SELECTED EXCERPT:

Content starts

Civil liberties minister Helena Dalli says, after 25 years, gay families have the civil rights they have been waiting forhttp://www.maltatoday.com.mt/news/national/38207/the_church_has_recognised_its_separation_from_the_state__dalli#.U1bOPlWSy-k
21 April 2014, 12:08pm by Miriam Dalli
The Church in Malta has recognised it division from the State, Civil Liberties Minister Helena Dalli said.
In an interview with MaltaToday on Sunday, Opposition leader Simon Busuttil accused the government of "silencing" the Church, which took a cautious stand during the debate of the Civil Unions Bill before it was voted into law.
"With his archaic beliefs, Simon Busuttil sees no separation between the Church and the State. On the other hand, the Church has recognised this division," Dalli said.
Addressing a press conference at St Barbara's bastions, Dalli said the government listened to the plight of the members of society whose voice has been ignored for a quarter of century by the previous government.
"We are interested in everyone's civil rights. We are not here for a majority or for votes but to safeguard the interests of everyone. Homosexual families have been waiting for years on end for their rights to be recognised. There was no rushing through."

Content ends

DATASET RECORDS:
Content starts

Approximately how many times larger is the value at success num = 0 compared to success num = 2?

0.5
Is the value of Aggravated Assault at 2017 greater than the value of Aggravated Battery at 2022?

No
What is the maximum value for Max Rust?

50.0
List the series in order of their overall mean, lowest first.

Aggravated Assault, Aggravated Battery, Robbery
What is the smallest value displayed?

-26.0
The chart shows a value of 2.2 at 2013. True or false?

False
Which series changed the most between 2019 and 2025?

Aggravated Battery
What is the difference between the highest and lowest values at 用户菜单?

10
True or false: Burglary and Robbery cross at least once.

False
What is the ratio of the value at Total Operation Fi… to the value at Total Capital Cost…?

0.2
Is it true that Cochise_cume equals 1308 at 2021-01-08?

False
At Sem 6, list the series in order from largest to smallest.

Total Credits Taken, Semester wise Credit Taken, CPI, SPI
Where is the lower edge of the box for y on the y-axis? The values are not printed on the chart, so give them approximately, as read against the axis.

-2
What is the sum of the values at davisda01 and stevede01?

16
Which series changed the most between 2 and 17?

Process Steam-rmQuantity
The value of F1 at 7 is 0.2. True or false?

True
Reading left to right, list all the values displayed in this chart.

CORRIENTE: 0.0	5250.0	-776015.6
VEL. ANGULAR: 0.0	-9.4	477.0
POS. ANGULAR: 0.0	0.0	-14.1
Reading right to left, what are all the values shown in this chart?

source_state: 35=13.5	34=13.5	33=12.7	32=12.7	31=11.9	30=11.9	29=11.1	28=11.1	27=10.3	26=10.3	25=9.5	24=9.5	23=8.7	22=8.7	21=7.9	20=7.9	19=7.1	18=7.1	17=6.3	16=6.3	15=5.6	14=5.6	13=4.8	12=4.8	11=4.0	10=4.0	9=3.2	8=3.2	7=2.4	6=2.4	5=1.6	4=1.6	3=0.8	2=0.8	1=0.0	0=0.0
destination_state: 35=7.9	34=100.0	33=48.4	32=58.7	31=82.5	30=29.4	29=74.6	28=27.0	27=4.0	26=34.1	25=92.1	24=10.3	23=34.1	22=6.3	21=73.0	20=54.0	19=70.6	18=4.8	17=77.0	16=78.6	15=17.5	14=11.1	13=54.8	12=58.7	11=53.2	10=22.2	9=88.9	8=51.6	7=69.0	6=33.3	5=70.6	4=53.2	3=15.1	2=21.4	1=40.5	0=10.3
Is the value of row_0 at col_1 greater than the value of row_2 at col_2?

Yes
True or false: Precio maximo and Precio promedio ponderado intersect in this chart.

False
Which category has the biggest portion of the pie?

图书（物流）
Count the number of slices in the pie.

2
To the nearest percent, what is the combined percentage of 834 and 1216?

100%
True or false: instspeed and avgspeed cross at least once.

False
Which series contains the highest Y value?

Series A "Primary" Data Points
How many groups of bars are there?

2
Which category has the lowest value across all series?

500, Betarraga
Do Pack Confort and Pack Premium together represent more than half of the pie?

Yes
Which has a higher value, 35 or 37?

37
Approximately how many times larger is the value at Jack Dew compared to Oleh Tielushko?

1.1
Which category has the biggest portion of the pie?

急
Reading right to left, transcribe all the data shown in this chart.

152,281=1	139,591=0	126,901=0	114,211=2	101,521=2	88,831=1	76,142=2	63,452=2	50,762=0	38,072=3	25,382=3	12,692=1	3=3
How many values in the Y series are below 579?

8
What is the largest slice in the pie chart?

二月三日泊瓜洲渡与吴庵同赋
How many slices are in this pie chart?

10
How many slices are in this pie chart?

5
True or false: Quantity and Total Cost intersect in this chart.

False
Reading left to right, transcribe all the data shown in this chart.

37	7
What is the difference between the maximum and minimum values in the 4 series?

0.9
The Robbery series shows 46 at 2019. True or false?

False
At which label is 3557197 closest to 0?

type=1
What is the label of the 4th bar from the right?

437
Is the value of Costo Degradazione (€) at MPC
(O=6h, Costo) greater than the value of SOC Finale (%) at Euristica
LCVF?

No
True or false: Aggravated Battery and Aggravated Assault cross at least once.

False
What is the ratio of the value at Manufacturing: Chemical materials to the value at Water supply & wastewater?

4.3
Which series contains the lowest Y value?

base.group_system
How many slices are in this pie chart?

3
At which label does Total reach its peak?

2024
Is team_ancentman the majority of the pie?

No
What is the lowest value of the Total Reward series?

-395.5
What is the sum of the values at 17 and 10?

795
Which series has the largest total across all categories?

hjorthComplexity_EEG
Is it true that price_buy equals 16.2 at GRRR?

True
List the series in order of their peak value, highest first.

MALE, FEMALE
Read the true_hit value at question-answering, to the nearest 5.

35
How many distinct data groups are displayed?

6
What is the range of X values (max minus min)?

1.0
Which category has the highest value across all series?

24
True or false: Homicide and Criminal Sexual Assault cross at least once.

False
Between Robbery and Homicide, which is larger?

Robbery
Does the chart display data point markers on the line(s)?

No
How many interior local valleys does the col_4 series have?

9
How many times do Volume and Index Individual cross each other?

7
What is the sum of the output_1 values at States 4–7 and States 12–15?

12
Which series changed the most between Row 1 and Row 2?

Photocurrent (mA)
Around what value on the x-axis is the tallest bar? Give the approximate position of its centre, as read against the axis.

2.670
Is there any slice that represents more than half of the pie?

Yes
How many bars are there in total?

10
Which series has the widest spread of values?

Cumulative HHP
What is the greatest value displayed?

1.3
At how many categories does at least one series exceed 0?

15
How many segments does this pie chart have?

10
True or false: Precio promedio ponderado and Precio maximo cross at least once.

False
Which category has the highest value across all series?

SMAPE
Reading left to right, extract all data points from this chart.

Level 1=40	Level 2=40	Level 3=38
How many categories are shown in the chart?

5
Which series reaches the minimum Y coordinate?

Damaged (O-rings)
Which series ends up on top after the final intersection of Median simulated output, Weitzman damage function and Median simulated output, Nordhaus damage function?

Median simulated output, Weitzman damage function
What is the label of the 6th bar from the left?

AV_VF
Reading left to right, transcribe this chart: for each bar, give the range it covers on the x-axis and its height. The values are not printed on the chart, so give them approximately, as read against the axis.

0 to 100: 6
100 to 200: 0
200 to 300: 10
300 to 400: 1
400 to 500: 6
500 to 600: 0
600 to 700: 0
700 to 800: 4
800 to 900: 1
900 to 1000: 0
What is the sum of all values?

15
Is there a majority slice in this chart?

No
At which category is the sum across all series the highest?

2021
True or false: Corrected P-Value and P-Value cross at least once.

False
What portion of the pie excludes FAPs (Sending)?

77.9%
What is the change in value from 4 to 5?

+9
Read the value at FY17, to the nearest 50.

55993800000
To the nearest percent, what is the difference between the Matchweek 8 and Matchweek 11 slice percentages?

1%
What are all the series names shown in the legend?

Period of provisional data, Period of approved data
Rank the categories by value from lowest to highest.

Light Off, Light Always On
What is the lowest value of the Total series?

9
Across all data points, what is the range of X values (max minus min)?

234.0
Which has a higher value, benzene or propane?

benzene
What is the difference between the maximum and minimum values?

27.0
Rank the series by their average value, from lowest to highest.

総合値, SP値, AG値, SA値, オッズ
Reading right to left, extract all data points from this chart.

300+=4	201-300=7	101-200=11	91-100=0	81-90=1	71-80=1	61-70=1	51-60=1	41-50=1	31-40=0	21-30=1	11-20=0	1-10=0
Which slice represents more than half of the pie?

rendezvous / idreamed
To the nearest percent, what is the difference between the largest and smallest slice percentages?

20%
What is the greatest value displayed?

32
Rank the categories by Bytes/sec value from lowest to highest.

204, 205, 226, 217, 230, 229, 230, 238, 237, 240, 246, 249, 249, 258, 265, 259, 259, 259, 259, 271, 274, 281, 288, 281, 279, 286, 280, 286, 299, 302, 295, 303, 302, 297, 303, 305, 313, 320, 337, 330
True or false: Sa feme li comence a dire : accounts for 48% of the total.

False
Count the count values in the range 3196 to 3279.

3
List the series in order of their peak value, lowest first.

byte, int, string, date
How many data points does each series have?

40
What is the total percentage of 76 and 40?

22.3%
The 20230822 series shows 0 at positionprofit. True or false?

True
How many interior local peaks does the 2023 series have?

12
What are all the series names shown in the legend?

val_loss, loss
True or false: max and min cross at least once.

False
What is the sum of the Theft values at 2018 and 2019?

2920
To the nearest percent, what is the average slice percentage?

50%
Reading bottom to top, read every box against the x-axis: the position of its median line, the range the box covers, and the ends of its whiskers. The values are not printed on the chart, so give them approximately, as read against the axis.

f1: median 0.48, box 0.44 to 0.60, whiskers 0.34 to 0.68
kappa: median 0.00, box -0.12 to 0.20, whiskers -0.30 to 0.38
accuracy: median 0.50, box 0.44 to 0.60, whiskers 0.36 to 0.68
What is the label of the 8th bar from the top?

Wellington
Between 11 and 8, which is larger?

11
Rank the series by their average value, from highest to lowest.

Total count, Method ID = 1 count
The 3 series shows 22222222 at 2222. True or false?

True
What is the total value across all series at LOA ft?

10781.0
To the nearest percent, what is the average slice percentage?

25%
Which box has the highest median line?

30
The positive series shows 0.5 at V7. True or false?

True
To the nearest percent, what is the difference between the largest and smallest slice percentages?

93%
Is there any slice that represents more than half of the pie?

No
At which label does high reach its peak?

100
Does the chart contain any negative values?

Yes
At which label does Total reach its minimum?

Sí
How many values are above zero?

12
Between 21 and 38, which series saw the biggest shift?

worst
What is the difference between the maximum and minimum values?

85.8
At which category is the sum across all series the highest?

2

Content ends

REQUIRED WORK:
[A] In the news report on Helena Dalli's remarks about church and state, where did Dalli hold her press conference?
[B] Go on with the news report on Helena Dalli's remarks about church and state, picking up right after its final quoted lines.

RESPONSES PER TASK:
[A] At St Barbara's bastions.

[B]
The parliament last week voted to allow both straight and gay couples the right to enter a civil union. An amendment to a separate law will allow gay couples to adopt, a reality that already existed but never recognised.
The government's next challenge will be the decriminalisation of drugs. But similarly to the 2011 divorce campaign, the issue of abortion has now cropped up again.
"The Labour Movement is categorically against abortion," the minister said. Asked whether gay couples would be allowed to have children through surrogacy, Dalli said the constitution was clear in that discrimination based on sexual orientation or gender identity was prohibited.
"If a person [homosexual or heterosexual] chooses to challenge the government by taking it to the European Court of Human Rights and that person wins the case, the law would be pushed by the EU court and Malta would have to regularise its position according to the judgement."